Seriously, my head was spinning, so I ripped out a deposit slip from my checkbook and told Sara, “Here. Make me a list. Be specific.” I have come to realize that the reason families who actually have six children of their own DON’T go out to fast food restaurants for dinner is NOT because it’s too pricey, but because ordering the meals takes stress to the next level.

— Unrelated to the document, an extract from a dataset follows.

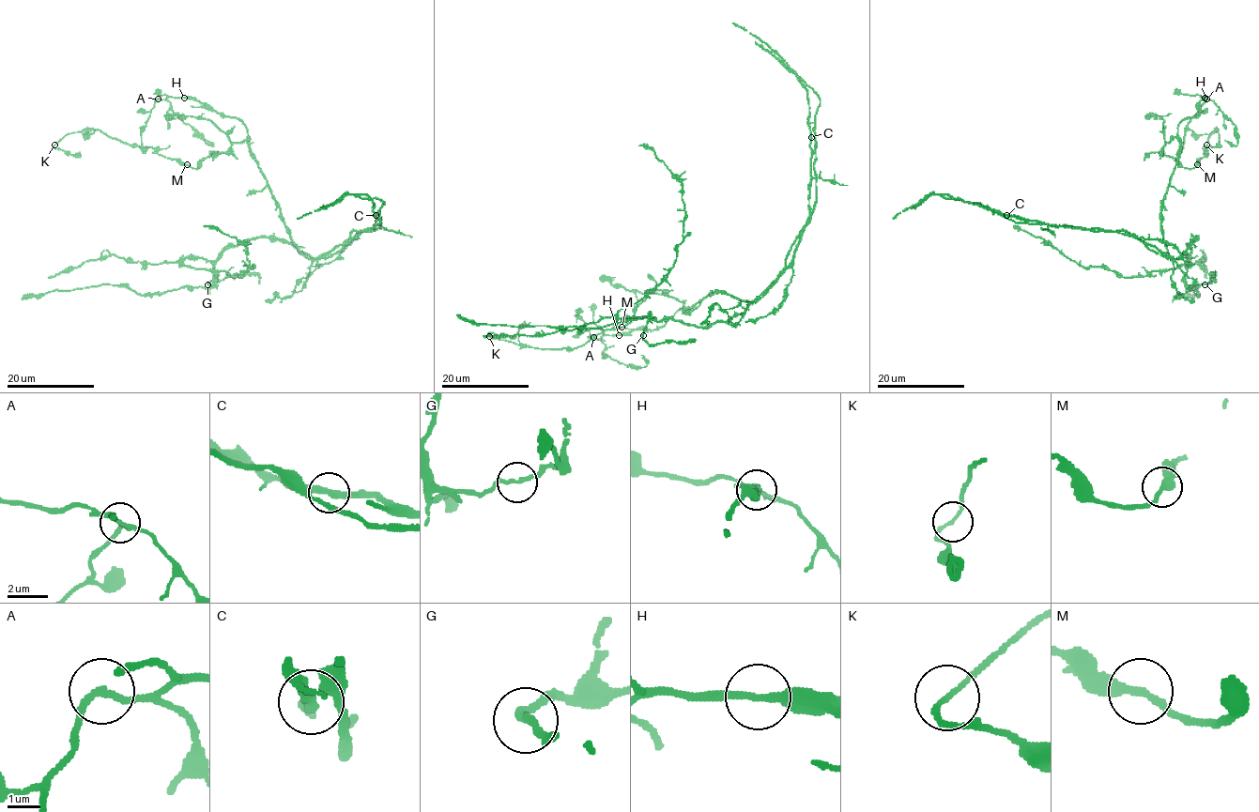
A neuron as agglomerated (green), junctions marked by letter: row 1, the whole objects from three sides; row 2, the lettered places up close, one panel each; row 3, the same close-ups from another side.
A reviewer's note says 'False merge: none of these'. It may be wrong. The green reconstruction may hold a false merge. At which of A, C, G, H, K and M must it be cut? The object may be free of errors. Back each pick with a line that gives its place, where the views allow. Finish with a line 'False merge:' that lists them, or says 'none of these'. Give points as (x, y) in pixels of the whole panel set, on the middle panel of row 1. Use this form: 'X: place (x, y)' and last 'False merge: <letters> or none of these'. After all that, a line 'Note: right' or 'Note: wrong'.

But I must give a shout-out to the McDonald’s in Gymnastics Land, because low! Listen to this, and be prepare to be amazed, people. I pulled into that drive-thru at precisely 6:27. I know this for a fact, because I began to regret my decision to wait so long to leave the gym and head to the Golden Arches, as I wondered if I’d have enough time to complete the order and get back to pick everyone up on time. I envisioned a long ordering process, with much confusion and head shaking. So yes, at 6:27, I boldly announced into the drive-thru speaker, “I am about to order six kids’ meals, and they’re all going to be different. Do you have a pen? And can you write really fast? You may actually need Tylenol when the ordering process is finished.”
At 6:32, I drove the Suburban completely OFF of the fast food chain’s property, with my entire order piled into the front seat beside me.
I know! Do the math. 6:32 minus 6:27 equals A REALLY SWEET TIME!
And, after I collected my entourage and passed out dinners to everyone, we learned that the ONLY mistake was that a slice of cheese had been put onto a hamburger with onions, when the one with onions didn’t want the cheese. She solved that problem by yanking the cheese off, and viola. Our order was perfect.
Thanks, McDonald’s. No wonder you’ve served billions. It’s service like that which has taken you so far.
On the way home, in the dark, the kids decided to tell ghost stories to one another. Poor Gracie was completely out-voted, as she begged to not have to endure a single scary story. “I can’t sleep at night when I hear them!” she wailed. But the poor girl was shot down and run over, because “majority rules” had been established prior to the vote, and everyone knows that a “majority rules” cannot be changed after a vote is taken. Everyone took turns telling stories, and I’d hear Gracie shout out from the back seat, “Don’t tell the one about the bride locked in the trunk! I can’t bear it if you tell THAT one!” And blam! Just like that, Sara would launch into the tale by saying, “It was a dark and rainy night, and this woman had just been married…” After the tale had come to an end, and everyone had shuddered and shrieked appropriately, Gracie would holler out, “Okay! That’s enough! Just don’t tell the one about the ogre and the toe that was buried in the garden!” And blam! Talia was on it, by saying, “It was a dark and stormy night, and this boy was out digging in his garden…”
It didn’t take me long to learn that Gracie WANTED to hear the stories, and yet she didn’t! And by suggesting which ones NOT to tell, she completely controlled which ones she had to listen to. Bless her heart; she’s one smart cookie.
And there you have it. How to travel sixty miles, round trip, with two boys and four girls and six Happy Meals.